Las empresas están cada vez más enfocadas en contratar talentos que impulsen la innovación y los suba al barco de los futuros clientes: los jóvenes. Saben muy bien que es necesario seguirnos el ritmo. Todos los días nace una nueva aplicación por la que nos comunicamos, por la que vendemos y por la que al final somos más nosotros. No tenernos en sus procesos los invita a aceptar el riesgo de que se pierdan clientes, se estanque una empresa y quede obsoleta.
Lo mismo sucede si se prima el contratar personas por conocimientos específicos, ya que esto puede hacer que algunos procesos sean mucho más ágiles, pero al final estarían cubriendo una vacante que pronto será remplazada por una inteligencia artificial.

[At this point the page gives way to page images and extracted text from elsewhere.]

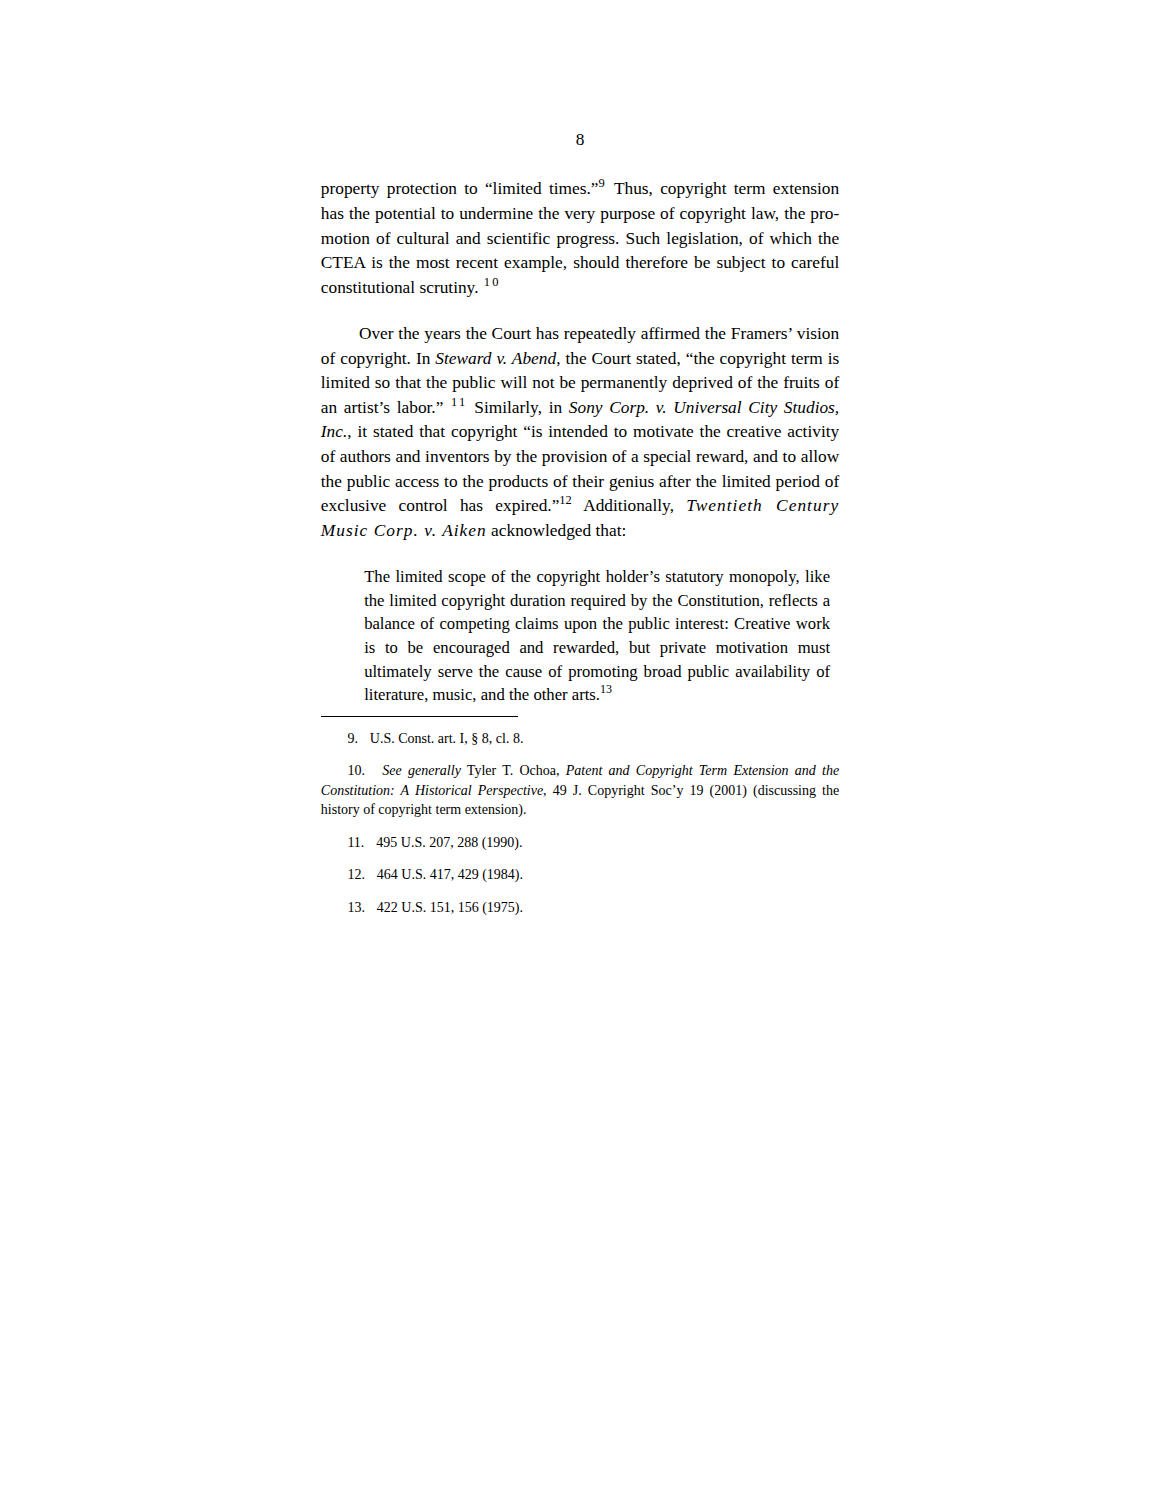8
property protection to “limited times.”9 Thus, copyright term extension has the potential to undermine the very purpose of copyright law, the promotion of cultural and scientific progress. Such legislation, of which the CTEA is the most recent example, should therefore be subject to careful constitutional scrutiny. 10
Over the years the Court has repeatedly affirmed the Framers’ vision of copyright. In Steward v. Abend, the Court stated, “the copyright term is limited so that the public will not be permanently deprived of the fruits of an artist’s labor.” 11 Similarly, in Sony Corp. v. Universal City Studios, Inc., it stated that copyright “is intended to motivate the creative activity of authors and inventors by the provision of a special reward, and to allow the public access to the products of their genius after the limited period of exclusive control has expired.”12 Additionally, Twentieth Century Music Corp. v. Aiken acknowledged that:
The limited scope of the copyright holder’s statutory monopoly, like the limited copyright duration required by the Constitution, reflects a balance of competing claims upon the public interest: Creative work is to be encouraged and rewarded, but private motivation must ultimately serve the cause of promoting broad public availability of literature, music, and the other arts.13
9. U.S. Const. art. I, § 8, cl. 8.
10. See generally Tyler T. Ochoa, Patent and Copyright Term Extension and the Constitution: A Historical Perspective, 49 J. Copyright Soc’y 19 (2001) (discussing the history of copyright term extension).
11. 495 U.S. 207, 288 (1990).
12. 464 U.S. 417, 429 (1984).
13. 422 U.S. 151, 156 (1975).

Las tareas operativas están destinadas a desaparecer para la ejecución de los seres humanos y cada vez es más necesario pedir cosas distintas que justifiquen la contratación de uno.
Algunas universidades han empezado a notar esta urgencia de la industria por primar los valores, las competencias y habilidades de los jóvenes. Muchos de nosotros sabemos que el éxito de una entrevista de trabajo o del desarrollo mismo de una función laboral no se encuentra en saber sumar, desarrollar una aplicación o conocer los procesos de una industria. Las empresas hoy nos exigen ir un paso más allá, acoger ese conocimiento y ser capaces de proponer, de transformar y de mejorar la realidad existente. Para muchos de nosotros, las exigencias de este mundo laboral que quiere agilidad e innovación pueden llegar a parecer frustrante e inquietante. Incluso, puede llegar a ser paralizante preguntarse: ¿de dónde sacaremos la originalidad en un mundo en el que se ha inventado todo?
Así, pues, tenemos un mundo más exigente con los jóvenes, pero lo entiendo como una oportunidad de explotar al máximo nuestras capacidades. La innovación y la inspiración no nacen del susurro de una musa, sino que, como dijo Picasso, “¡La inspiración existe! Pero tiene que encontrarte trabajando”. El ejercicio de pensar en hacer cosas nuevas puede venir incluso de pequeñas tareas que hacemos a diario. Consumimos horas de TikTok, de YouTube o, en el mejor de los casos, de alguna plataforma como Platzi o Coursera y puede que no aprendamos absolutamente nada.
La tecnología nos ha vuelto receptores de información vacía, pero señalarla como culpable de nuestra pasividad es olvidar que el algoritmo es nuestro. Somos nosotros los que decidimos qué entra en nuestra cabeza, para qué y hasta dónde podemos llevar ese conocimiento. Por eso creo que estamos también llamados a ser inquietos con lo que recibimos de las redes y revivir nuestro espíritu joven. Un espíritu que se trata principalmente de no comer entero, de cuestionar al tiktoker de moda, al profesor universitario y al jefe retardatario. Solo quien investiga y se inquieta por conocer, crea y transforma el mundo.
Podría pensarse que estoy diciendo que acabemos con nuestro entretenimiento digital, que dejemos de ver bailes o retos, pero lo que propongo es que alimentemos el escéptico que llevamos dentro y así transformemos la forma en la que consumimos contenido. Volvamos todo lo que recibimos en una herramienta de creación y un potenciador de ideas a través de nuestro cuestionamiento: ¿cuándo fue la última vez que tuvimos una pregunta por lo que vimos en redes o buscamos en Google un tema hasta sentir saciada nuestra curiosidad sobre él?, ¿cuándo fue la última vez que pensamos en transformar la forma en la que hacemos los trabajos o las razones para hacerlo? Ahora bien, el trabajo no es solo de los jóvenes. Las empresas que exigen que seamos innovadores también deben estar dispuestas a que las ideas que tendremos, la potencia creadora que representamos los haga replantearse hasta la forma de escribir un correo.